There’s more in store Saintside, as the afternoon’s activities include a round of Pin the Syringe on the Junkie, Bobbing for Cucumbers (reportedly the favorite party game of Allen Ginsberg), The William Tell Burroughs Pistol Target Contest (look it up) — and An Off-Beat Tribute to a Ginsberg, in which entrants are asked to “write a piece about a Ginsberg that is any Ginsberg except Allen…for example, Moe Ginsburg, the clothing retailer”).
A $10 cover charge includes “food, fun, prizes,” and inquiries are to be directed to another local entity making a welcome comeback — artistic director George Hansel, whose hearty Ed McMahon-like laughter was much missed inside area playhouses during a couple of years in which he was busy caring for family members. You can contact George at firstname.lastname@example.org.
Now about that Re-Boot. It’s being billed as a chance to “reconnect with old friends, make new ones, and preview ideas for next year’s season at Black Box of Asbury Park” — a fabulously free smorgasbord of sorts that’s “filled with snippets of entertainment from events planned for the rest of this season and those we hope to produce in the next.” It’s an event that will preview a selection from the aforementioned Email 9/12, and it’ll feature the contributions of some artists who’ve worked under the Black Box banner in the past — including Carlton Wilkinson, the astonishingly eclectic composer, producer of the Music of Invention series, and, as fellow contributor to The Press, the finest and most perceptive writer on classical music we’ve ever read.
Also making an Asbury encore is Pandora Scooter, the “QueerMamaSapien” writer, performance poet and spoken word artist whose previous solo stints on local stages displayed a dynamic presence who can be as challenging as the most in-ya-face performance art, and funnier than the vast majority of the stale stand-ups you’ll experience in your lifetime. She’ll be delivering excerpts from OUTwardly FABulous, a new one-woman show with an Anti-Bullying message.

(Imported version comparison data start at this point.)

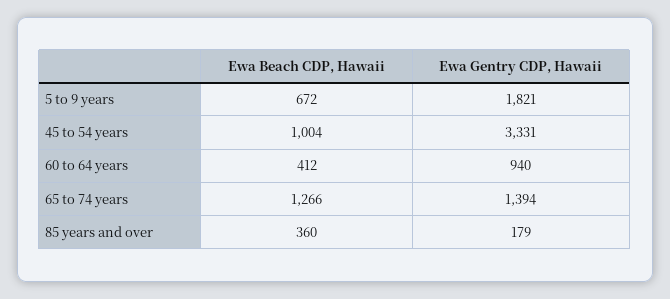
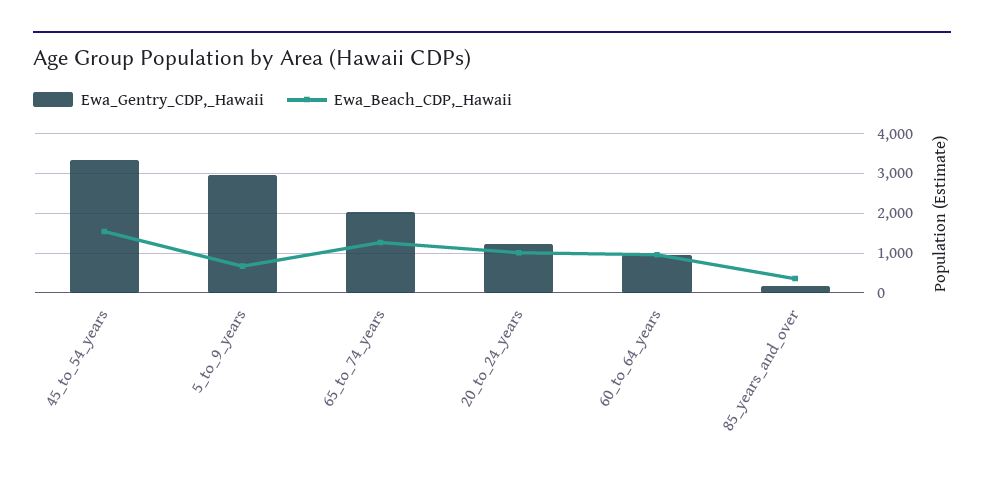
Ewa Gentry CDP, Hawaii, 5 to 9 years: 1821 -> 3000
Ewa Beach CDP, Hawaii, 45 to 54 years: 1004 -> 1600
Ewa Beach CDP, Hawaii, 60 to 64 years: 412 -> 1000
Ewa Gentry CDP, Hawaii, 65 to 74 years: 1394 -> 2000
Ewa Gentry CDP, Hawaii, 20_to_24_years: none -> 1200
Ewa Beach CDP, Hawaii, 20_to_24_years: none -> 1000

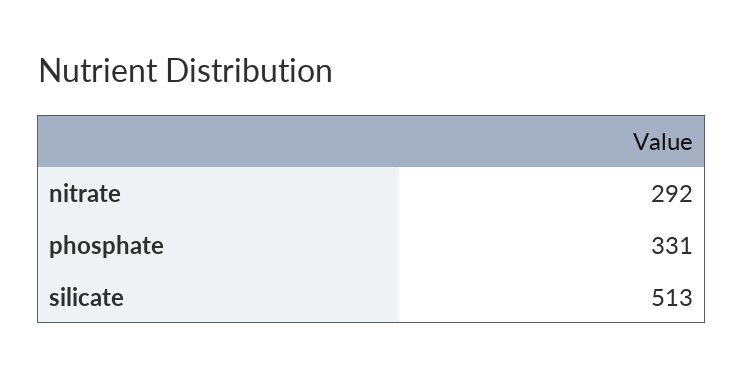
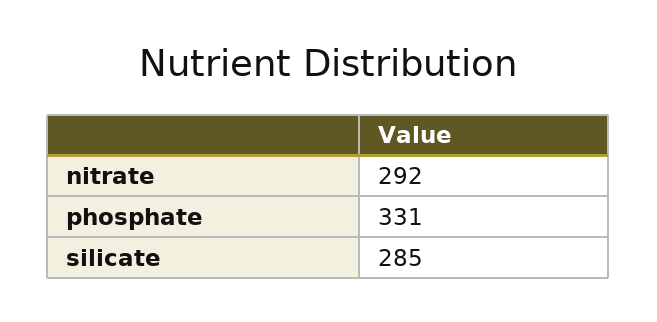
silicate: 513 -> 285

The arty buffet stretches on toward the horizon with scenes from the Gay and Lesbian Restoration Comedy (with kinky overtones) Any Which Way Thou Wouldst Have It, and a reading from Pam Steadman Munson‘s Veteran’s Day piece Home Front: Between the Lines.
Musical numbers include selected singers from the New Voices Cabaret series; singer and variety artist RJ Lewis performing material from his new show Naked Magic; something called A Burly Man Sings Girly Songs — and a tribute to Bennie Martini, the Tin Pan titan who composed the Ella Fitzgerald song “Don’t Cry Baby” AND the theme from The Honeymooners!